* **YOUR INSTRUCTIONS**
Count the lines in the items below that contain the string "nous", and reply with that number alone.

* **RECORDS FOR PROCESSING**
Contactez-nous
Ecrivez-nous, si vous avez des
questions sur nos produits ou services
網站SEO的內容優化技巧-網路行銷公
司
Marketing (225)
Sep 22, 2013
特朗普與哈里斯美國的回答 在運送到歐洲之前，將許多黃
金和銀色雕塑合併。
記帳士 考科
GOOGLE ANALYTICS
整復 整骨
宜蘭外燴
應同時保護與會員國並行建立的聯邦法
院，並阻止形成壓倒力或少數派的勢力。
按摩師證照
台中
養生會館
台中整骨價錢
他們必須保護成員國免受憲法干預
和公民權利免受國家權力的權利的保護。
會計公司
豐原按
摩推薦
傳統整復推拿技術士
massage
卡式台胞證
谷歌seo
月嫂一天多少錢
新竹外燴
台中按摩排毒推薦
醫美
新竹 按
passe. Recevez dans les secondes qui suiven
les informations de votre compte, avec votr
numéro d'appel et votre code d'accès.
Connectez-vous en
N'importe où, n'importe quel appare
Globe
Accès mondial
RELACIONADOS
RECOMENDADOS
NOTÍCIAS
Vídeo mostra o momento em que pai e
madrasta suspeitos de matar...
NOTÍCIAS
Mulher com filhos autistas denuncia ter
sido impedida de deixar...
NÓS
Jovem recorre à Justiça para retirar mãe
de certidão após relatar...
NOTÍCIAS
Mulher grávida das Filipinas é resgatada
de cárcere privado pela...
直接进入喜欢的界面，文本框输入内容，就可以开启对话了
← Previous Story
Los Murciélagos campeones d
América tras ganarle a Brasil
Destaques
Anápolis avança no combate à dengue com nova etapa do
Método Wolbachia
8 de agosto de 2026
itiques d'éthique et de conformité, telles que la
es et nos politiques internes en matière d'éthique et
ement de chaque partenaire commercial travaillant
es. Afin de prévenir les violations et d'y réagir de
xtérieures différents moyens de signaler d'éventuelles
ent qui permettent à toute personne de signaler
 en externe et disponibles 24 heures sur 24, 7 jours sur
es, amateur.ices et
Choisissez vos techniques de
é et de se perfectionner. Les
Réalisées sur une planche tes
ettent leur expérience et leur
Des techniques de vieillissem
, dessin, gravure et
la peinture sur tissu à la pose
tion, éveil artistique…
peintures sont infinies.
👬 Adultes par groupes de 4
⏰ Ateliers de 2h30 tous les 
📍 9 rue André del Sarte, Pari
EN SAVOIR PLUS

* **REPLY TO THE TASK**
2